TASK:
Copy every line of the listing below, changing nothing.

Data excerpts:

◇ ◇ ◇ ◇ ◇ ◇ ◇

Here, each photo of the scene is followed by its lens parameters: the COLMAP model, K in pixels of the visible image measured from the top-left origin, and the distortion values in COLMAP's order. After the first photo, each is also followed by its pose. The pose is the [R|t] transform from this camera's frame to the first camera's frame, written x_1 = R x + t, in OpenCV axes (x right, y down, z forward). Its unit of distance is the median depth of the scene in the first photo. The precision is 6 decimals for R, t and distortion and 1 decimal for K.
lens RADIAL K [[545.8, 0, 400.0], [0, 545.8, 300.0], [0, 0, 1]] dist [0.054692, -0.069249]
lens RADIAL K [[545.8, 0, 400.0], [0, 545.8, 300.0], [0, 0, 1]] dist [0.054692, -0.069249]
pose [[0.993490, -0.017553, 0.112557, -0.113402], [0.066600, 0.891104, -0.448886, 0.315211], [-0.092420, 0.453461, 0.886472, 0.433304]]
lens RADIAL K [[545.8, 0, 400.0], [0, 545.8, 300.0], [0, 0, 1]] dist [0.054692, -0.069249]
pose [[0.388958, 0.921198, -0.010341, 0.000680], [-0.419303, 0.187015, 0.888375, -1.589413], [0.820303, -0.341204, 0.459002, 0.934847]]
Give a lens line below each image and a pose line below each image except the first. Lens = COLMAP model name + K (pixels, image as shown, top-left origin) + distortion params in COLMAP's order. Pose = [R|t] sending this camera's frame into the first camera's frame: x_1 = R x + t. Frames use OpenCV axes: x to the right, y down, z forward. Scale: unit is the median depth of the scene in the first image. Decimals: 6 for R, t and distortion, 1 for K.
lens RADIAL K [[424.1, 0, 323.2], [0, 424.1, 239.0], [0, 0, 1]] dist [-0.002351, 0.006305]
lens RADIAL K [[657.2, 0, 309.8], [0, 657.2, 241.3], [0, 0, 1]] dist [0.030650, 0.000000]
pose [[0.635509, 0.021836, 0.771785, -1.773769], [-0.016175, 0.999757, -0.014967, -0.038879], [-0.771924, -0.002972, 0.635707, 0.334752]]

◇ ◇ ◇ ◇ ◇ ◇ ◇

ANSWER SPACE:
Here, each photo of the scene is followed by its lens parameters: the COLMAP model, K in pixels of the visible image measured from the top-left origin, and the distortion values in COLMAP's order. After the first photo, each is also followed by its pose. The pose is the [R|t] transform from this camera's frame to the first camera's frame, written x_1 = R x + t, in OpenCV axes (x right, y down, z forward). Its unit of distance is the median depth of the scene in the first photo. The precision is 6 decimals for R, t and distortion and 1 decimal for K.
lens RADIAL K [[545.8, 0, 400.0], [0, 545.8, 300.0], [0, 0, 1]] dist [0.054692, -0.069249]
lens RADIAL K [[545.8, 0, 400.0], [0, 545.8, 300.0], [0, 0, 1]] dist [0.054692, -0.069249]
pose [[0.993490, -0.017553, 0.112557, -0.113402], [0.066600, 0.891104, -0.448886, 0.315211], [-0.092420, 0.453461, 0.886472, 0.433304]]
lens RADIAL K [[545.8, 0, 400.0], [0, 545.8, 300.0], [0, 0, 1]] dist [0.054692, -0.069249]
pose [[0.388958, 0.921198, -0.010341, 0.000680], [-0.419303, 0.187015, 0.888375, -1.589413], [0.820303, -0.341204, 0.459002, 0.934847]]
Give a lens line below each image and a pose line below each image except the first. Lens = COLMAP model name + K (pixels, image as shown, top-left origin) + distortion params in COLMAP's order. Pose = [R|t] sending this camera's frame into the first camera's frame: x_1 = R x + t. Frames use OpenCV axes: x to the right, y down, z forward. Scale: unit is the median depth of the scene in the first image. Decimals: 6 for R, t and distortion, 1 for K.
lens RADIAL K [[424.1, 0, 323.2], [0, 424.1, 239.0], [0, 0, 1]] dist [-0.002351, 0.006305]
lens RADIAL K [[657.2, 0, 309.8], [0, 657.2, 241.3], [0, 0, 1]] dist [0.030650, 0.000000]
pose [[0.635509, 0.021836, 0.771785, -1.773769], [-0.016175, 0.999757, -0.014967, -0.038879], [-0.771924, -0.002972, 0.635707, 0.334752]]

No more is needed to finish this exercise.